How To Use HR As A Competitive Advantage

by | April 15, 2014

Blog written by Trevor Norcross, Integrated Rewards.


I always seem to see a few articles that question the effectiveness of Human Resource functions. These articles often take the position that HR does not add value or drive business results. At the same time I see posts from HR practitioner asking how to get a seat at the table. If you have to ask for a seat at the table you have not proven your ability to operate at that level. As with any function, HR has significant business impact and can add strategic value to the business. So how do you, as a business leader, make sure your company is getting the most out of HR?

It starts at the top

First, the leadership team has to understand the value strategic HR can provide. If they do not they will likely not invest the time or resources to identify the right employees/partners to get the most out of the function. If the leadership team believes HR is an administrative compliance orientated function that is what they will hire. This is not an issue with HR as a discipline, it is an issue with the expectation.

It’s all about the workforce strategy

It’s easy to find a search firm that will find candidates, a compensation consultant to design a sales commission plan, or a trainer to deliver a training program, but if you don’t have a workforce strategy you won’t be able to take full advantage of their capabilities.

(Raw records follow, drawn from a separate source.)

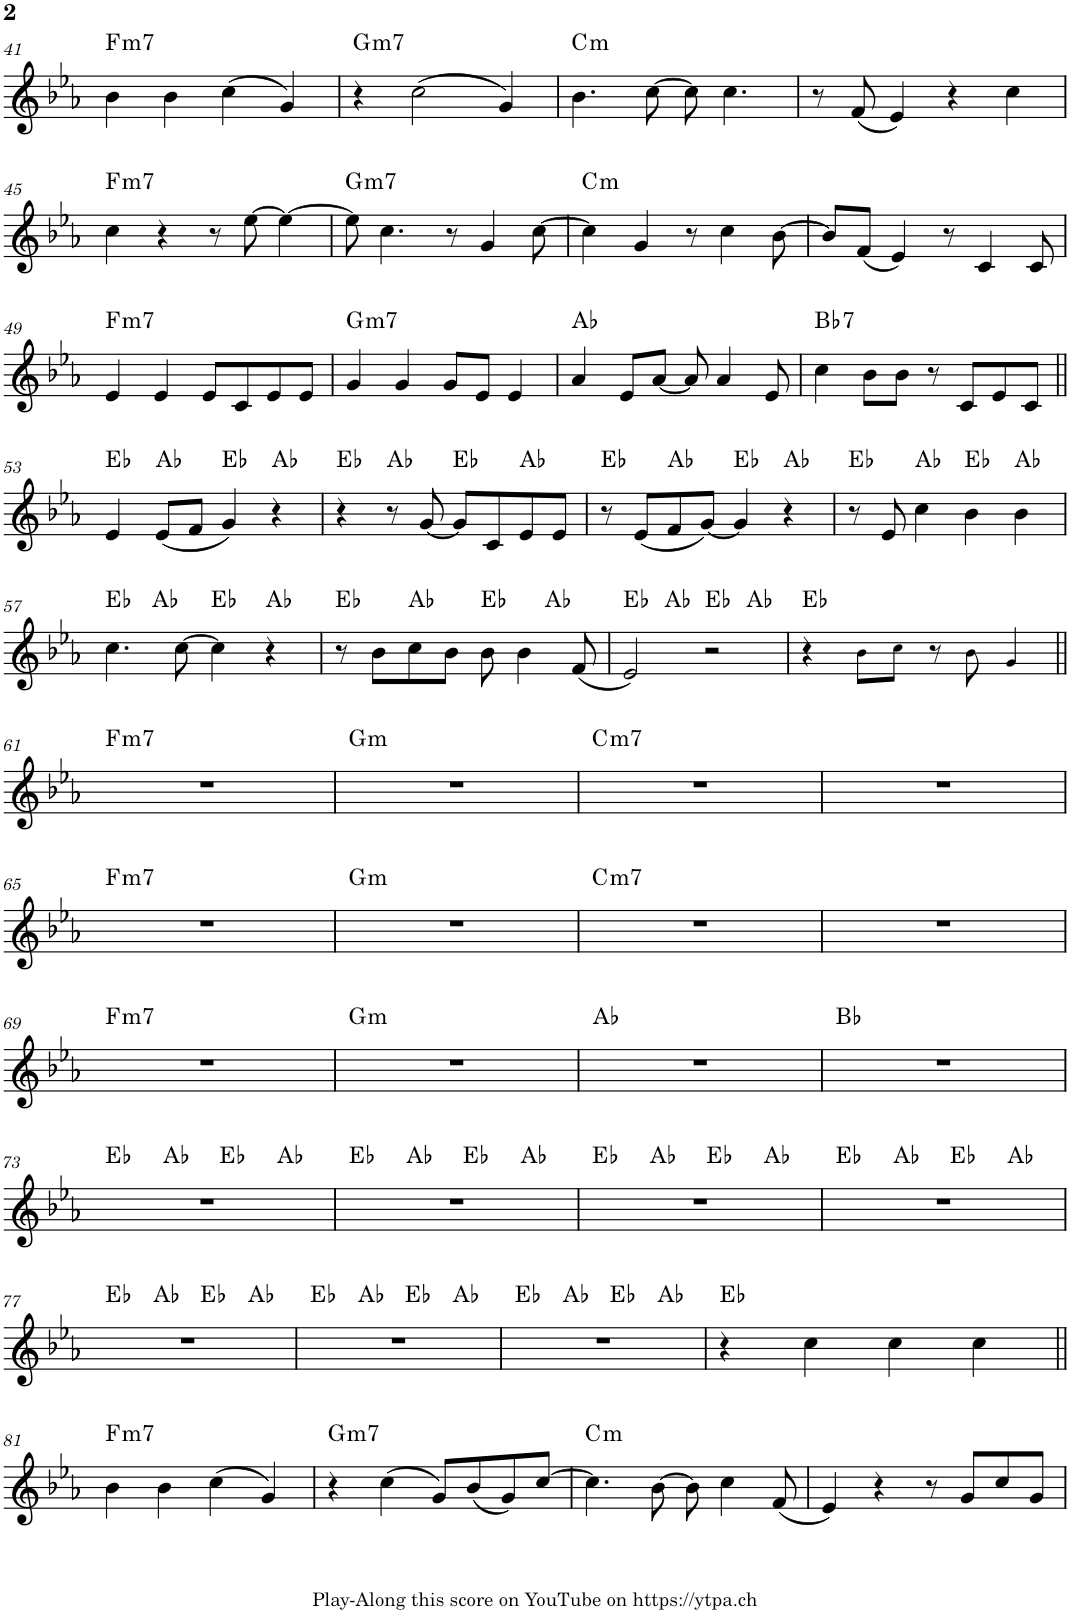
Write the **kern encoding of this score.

**kern	**harte
*part1	*part1
*staff1	*
*I"Piano	*
*I'Pno.	*
!!LO:PB:g=z
*clefG2	*
*k[b-e-a-]	*
*M4/4	*
=41	=41
!	!LO:H:kt=m7
4b-\	F:min7
4b-\	.
(4cc\	.
4g/)	.
=42	=42
!	!LO:H:kt=m7
4r	G:min7
(2cc\	.
4g/)	.
=43	=43
!	!LO:H:kt=m
4.b-\	C:min
[8cc\	.
8cc\]	.
4.cc\	.
=44	=44
8r	.
(8f/	.
4e-/)	.
4r	.
4cc\	.
!!LO:LB:g=z
=45	=45
!	!LO:H:kt=m7
4cc\	F:min7
4r	.
8r	.
[8ee-\	.
4ee-\_	.
=46	=46
!	!LO:H:kt=m7
8ee-\]	G:min7
4.cc\	.
8r	.
4g/	.
[8cc\	.
=47	=47
!	!LO:H:kt=m
4cc\]	C:min
4g/	.
8r	.
4cc\	.
[8b-\	.
=48	=48
8b-/L]	.
(8f/J	.
4e-/)	.
8r	.
4c/	.
8c/	.
!!LO:LB:g=z
=49	=49
!	!LO:H:kt=m7
4e-/	F:min7
4e-/	.
8e-/L	.
8c/	.
8e-/	.
8e-/J	.
=50	=50
!	!LO:H:kt=m7
4g/	G:min7
4g/	.
8g/L	.
8e-/J	.
4e-/	.
=51	=51
4a-/	Ab:maj
8e-/L	.
[8a-/J	.
8a-/]	.
4a-/	.
8e-/	.
=52	=52
!	!LO:H:kt=7
4cc\	Bb:7
8b-\L	.
8b-\J	.
8r	.
8c/L	.
8e-/	.
8c/J	.
!!LO:LB:g=z
=53||	=53||
4e-/	Eb:maj
(8e-/L	Ab:maj
8f/J	.
4g/)	Eb:maj
4r	Ab:maj
=54	=54
4r	Eb:maj
8r	Ab:maj
[8g/	.
8g/L]	Eb:maj
8c/	.
8e-/	Ab:maj
8e-/J	.
=55	=55
8r	Eb:maj
(8e-/L	.
8f/	Ab:maj
[8g/J)	.
4g/]	Eb:maj
4r	Ab:maj
=56	=56
8r	Eb:maj
8e-/	.
4cc\	Ab:maj
4b-\	Eb:maj
4b-\	Ab:maj
!!LO:LB:g=z
=57	=57
*^	*
4.cc\	4ryy	Eb:maj
.	2.ryy	Ab:maj
[8cc\	.	.
4cc\]	.	Eb:maj
4r	.	Ab:maj
=58	=58	=58
8r	2.ryy	Eb:maj
8b-\L	.	.
8cc\	.	Ab:maj
8b-\J	.	.
8b-\	.	Eb:maj
4b-\	.	.
.	4ryy	Ab:maj
(8f/	.	.
=59	=59	=59
*	*^	*
2e-/)	4ryy	2.ryy	Eb:maj
.	2.ryy	.	Ab:maj
2r	.	.	Eb:maj
.	.	4ryy	Ab:maj
*v	*v	*v	*
=60	=60
4r	Eb:maj
8b-!\L	.
8cc!\J	.
8r	.
8b-!\	.
4g!/	.
!!LO:LB:g=z
=61||	=61||
!	!LO:H:kt=m7
1r	F:min7
=62	=62
!	!LO:H:kt=m
1r	G:min
=63	=63
!	!LO:H:kt=m7
1r	C:min7
=64	=64
1r	.
!!LO:LB:g=z
=65	=65
!	!LO:H:kt=m7
1r	F:min7
=66	=66
!	!LO:H:kt=m
1r	G:min
=67	=67
!	!LO:H:kt=m7
1r	C:min7
=68	=68
1r	.
!!LO:LB:g=z
=69	=69
!	!LO:H:kt=m7
1r	F:min7
=70	=70
!	!LO:H:kt=m
1r	G:min
=71	=71
1r	Ab:maj
=72	=72
1r	Bb:maj
!!LO:LB:g=z
=73	=73
*^	*
*	*^	*
*	*	*^	*
1r	4ryy	2ryy	2.ryy	Eb:maj
.	2.ryy	.	.	Ab:maj
.	.	2ryy	.	Eb:maj
.	.	.	4ryy	Ab:maj
=74	=74	=74	=74	=74
1r	4ryy	2ryy	2.ryy	Eb:maj
.	2.ryy	.	.	Ab:maj
.	.	2ryy	.	Eb:maj
.	.	.	4ryy	Ab:maj
=75	=75	=75	=75	=75
1r	4ryy	2ryy	2.ryy	Eb:maj
.	2.ryy	.	.	Ab:maj
.	.	2ryy	.	Eb:maj
.	.	.	4ryy	Ab:maj
=76	=76	=76	=76	=76
1r	4ryy	2ryy	2.ryy	Eb:maj
.	2.ryy	.	.	Ab:maj
.	.	2ryy	.	Eb:maj
.	.	.	4ryy	Ab:maj
!!LO:LB:g=z	!!	!!	!!
=77	=77	=77	=77	=77
1r	4ryy	2ryy	2.ryy	Eb:maj
.	2.ryy	.	.	Ab:maj
.	.	2ryy	.	Eb:maj
.	.	.	4ryy	Ab:maj
=78	=78	=78	=78	=78
1r	4ryy	2ryy	2.ryy	Eb:maj
.	2.ryy	.	.	Ab:maj
.	.	2ryy	.	Eb:maj
.	.	.	4ryy	Ab:maj
=79	=79	=79	=79	=79
1r	4ryy	2ryy	2.ryy	Eb:maj
.	2.ryy	.	.	Ab:maj
.	.	2ryy	.	Eb:maj
.	.	.	4ryy	Ab:maj
*v	*v	*v	*v	*
=80	=80
4r	Eb:maj
4cc\	.
4cc\	.
4cc\	.
!!LO:LB:g=z
=81||	=81||
!	!LO:H:kt=m7
4b-\	F:min7
4b-\	.
(4cc\	.
4g/)	.
=82	=82
!	!LO:H:kt=m7
4r	G:min7
(4cc\	.
8g/L)	.
(8b-/	.
8g/)	.
[8cc/J	.
=83	=83
!	!LO:H:kt=m
4.cc\]	C:min
[8b-\	.
8b-\]	.
4cc\	.
(8f/	.
=84	=84
4e-/)	.
4r	.
8r	.
8g/L	.
8cc/	.
8g/J	.
=	=
*-	*-
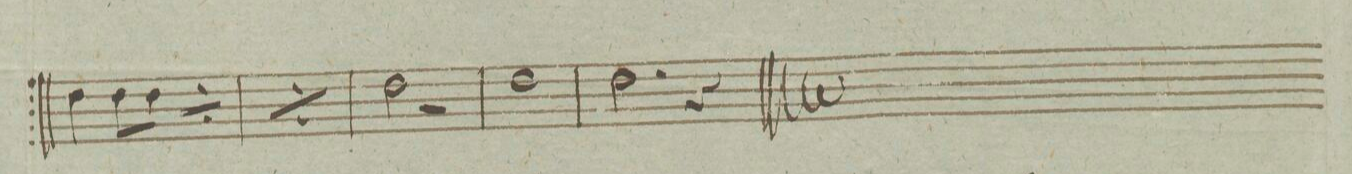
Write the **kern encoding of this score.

**kern	**dynam
*I"Cornu. Primo in F	*
*clefG2	*
*k[]	*
*met(c|)	*
*M2/2	*
4g\	.
8g\L	.
8g\J	.
*rep	*
4g\	.
8g\L	.
8g\J	.
*Xrep	*
=257	=257
*rep	*
4g\	.
8g\L	.
8g\J	.
4g\	.
8g\L	.
8g\J	.
*Xrep	*
=258	=258
2g\	.
2r	.
=259	=259
1g	.
=260	=260
2.g\	.
4r	.
==	==
*-	*-
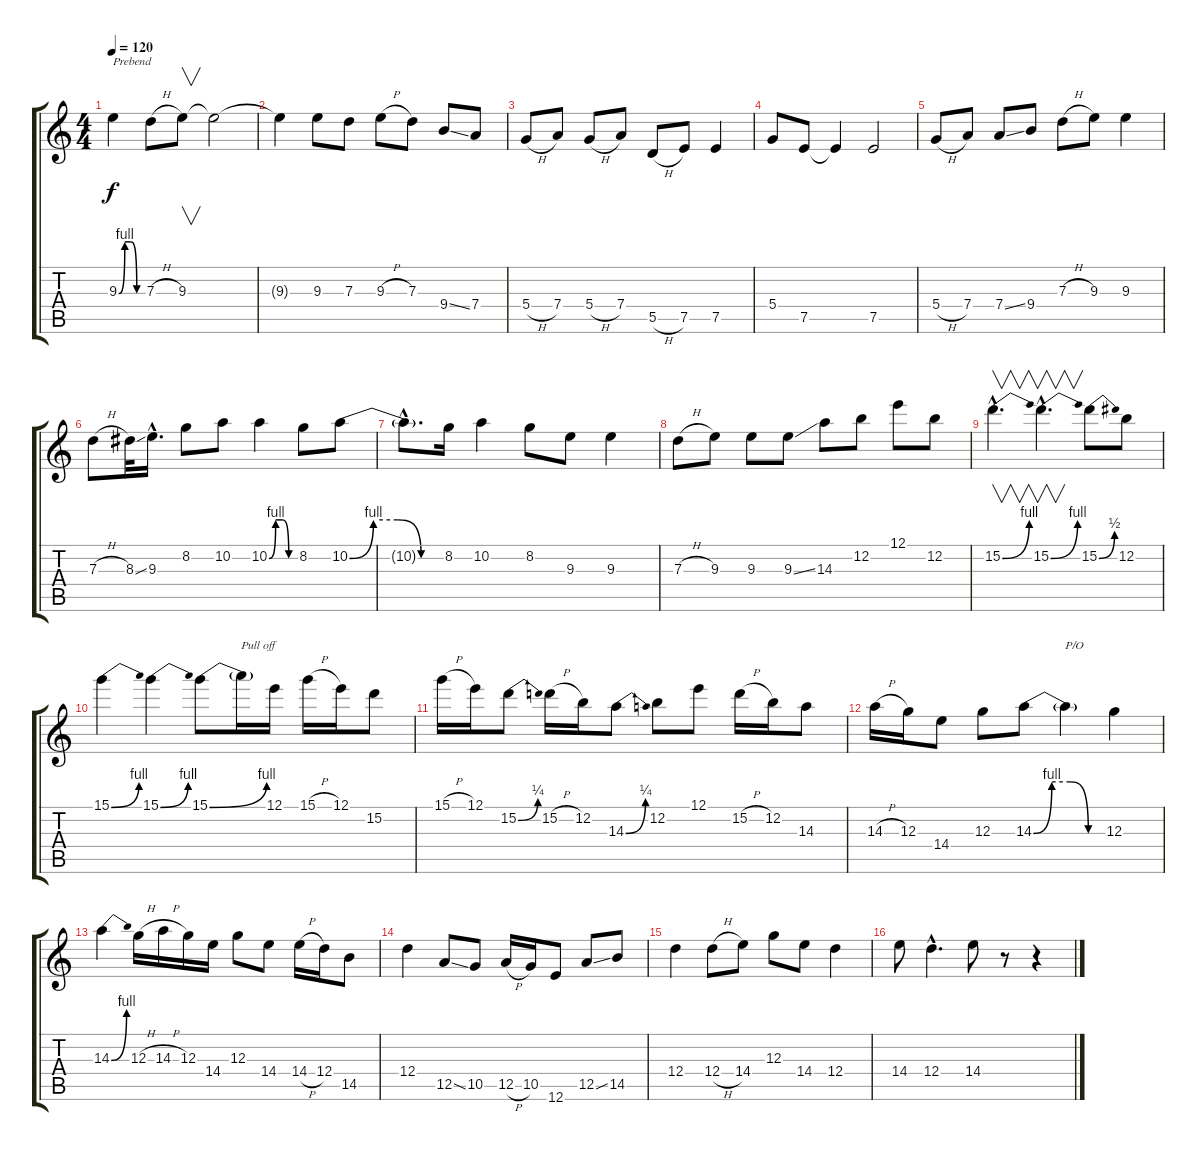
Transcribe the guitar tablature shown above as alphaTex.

\track "" {instrument overdrivenguitar}
\staff {score tabs}
\tuning (E4 B3 G3 D3 A2 E2) {hide}
\ts (4 4)
\tempo 120
\clef g2
\ks c
9.3{be (custom 0 0 15 4 30 4 45 0 60 0)}.4{txt "Prebend" dy f instrument overdrivenguitar} 7.3{h}.8 9.3.8{v} 9.3{t}.2 |
9.3{t}.4 9.3.8 7.3.8 9.3{h}.8 7.3.8 9.4{ss}.8 7.4.8 |
5.4{h}.8 7.4.8 5.4{h}.8 7.4.8 5.5{h}.8 7.5.8 7.5.4 |
5.4.8 7.5.8 7.5{t}.4 7.5.2 |
5.4{h}.8 7.4.8 7.4{ss}.8 9.4.8 7.3{h}.8 9.3.8 9.3.4 |
7.3{h}.8 8.3{ss}.32 9.3{hac}.16{d} 8.2.8 10.2.8 10.2{be (custom 0 0 15 4 30 4 45 0 60 0)}.4 8.2.8 10.2{be (custom 0 0 15 4 30 4 45 0 60 0)}.8 |
10.2{hac t}.8{d} 8.2.16 10.2.4 8.2.8 9.3.8 9.3.4 |
7.3{h}.8 9.3.8 9.3.8 9.3{ss}.8 14.3.8 12.2.8 12.1.8 12.2.8 |
15.2{be (bend 0 0 60 4) hac}.4{v d} 15.2{be (bend 0 0 60 4) hac}.4{v d} 15.2{be (bend 0 0 60 2)}.8 12.2.8 |
15.1{be (bend 0 0 60 4)}.4 15.1{be (bend 0 0 60 4)}.4 15.1{be (bend 0 0 60 4)}.8 15.1{t}.16{txt "Pull off"} 12.1.16 15.1{h}.16 12.1.16 15.2.8 |
15.1{h}.16 12.1.16 15.2{be (bend 0 0 60 1)}.8 15.2{h}.16 12.2.16 14.3{be (bend 0 0 60 1)}.8 12.2.8 12.1.8 15.2{h}.16 12.2.16 14.3.8 |
14.3{h}.16 12.3.16 14.4.8 12.3.8 14.3{be (custom 0 0 15 4 30 4 45 0 60 0)}.8 14.3{t}.4{txt "P/O"} 12.3.4 |
14.3{be (bend 0 0 60 4)}.4 12.3{h}.16 14.3{h}.16 12.3.16 14.4.16 12.3.8 14.4.8 14.4{h}.16 12.4.16 14.5.8 |
12.4.4 12.5{ss}.8 10.5.8 12.5{h}.16 10.5.16 12.6.8 12.5{ss}.8 14.5.8 |
12.4.4 12.4{h}.8 14.4.8 12.3.8 14.4.8 12.4.4 |
14.4.8 12.4{hac}.4{d} 14.4.8 r.8 r.4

A workforce strategy takes into account your specific industry, business model, product lifecycle, go-to market strategy, competitive advantage and just as important your leadership, leadership style, desired culture, values, and much more. This is the best way an HR team or consultant can design and help you implement programs that will really drive the results of your company. Without this, an HR team or consultant can design and implement programs that will help but it may only get you to a 4-5 on an exponential scale to 10. Getting to a 9-10 on this scale is like Finance working with a tax consultant who identifies a tax strategy that saves you hundreds of thousands/millions of dollars because they understand your business model and financial structure. With a workforce strategy you will be hiring employees that fit your culture, are motivated by your performance management and reward programs, get the most out of your training and development approach, most importantly fit in so your company has more time to focus on its customers.

What does this look like?

If you have a workforce strategy in place your talent acquisition resource will not only know what skills you are looking for but also what type of personality is best suited to succeed in your culture. This will reduce the number of times you hire someone with the right skills but wrong fit. Having the wrong person can lead to disruption with the rest of your team and sidetrack them with interpersonal issues. If you want to build a culture that relies on teamwork and collaboration your talent acquisition resource will know not to present a candidate that operates as a “lone wolf” even if their skills are a fit.

Your total rewards team will be able to design rewards strategies and performance management programs that are aligned with and support your workforce strategy and culture. There is not one way to design rewards programs so it is very important to understand the culture you are looking to support. If you want to build a culture that relies on teamwork and collaboration you will be best served by programs that are less reliant on individual rewards and more reliant of team based rewards.

Your training and development programs can be designed to support your workforce strategy as well. This could be incorporated into the type of training by supporting team based learning with collaborative learning exercises and programs that develop these skills. In short, you can develop a holistic approach that is authentically aligned with your companies goals and culture and not just a patchwork of conflicting programs that work against each other.

Designing HR programs takes skill but it is not the difficult part. The difference between effective strategically aligned HR programs that leads to a competitive advantage and HR programs that are a patchwork of programs is whether there is a workforce strategy to align with.

What do you think? Can the biggest expense/investment in most companies be fully optimized without a workforce strategy?

About Trevor Norcross, President, Integrated Rewards Consulting Group

Trevor Norcross is founder and President of Integrated Rewards Consulting Group, providing global rewards consulting services to a wide variety of industries and non-profit organizations. He was a leading contributor for two granted patents with a third patent pending. He is passionate about the impact rewards can have on business success and believes in providing innovative solutions designed specifically for each company.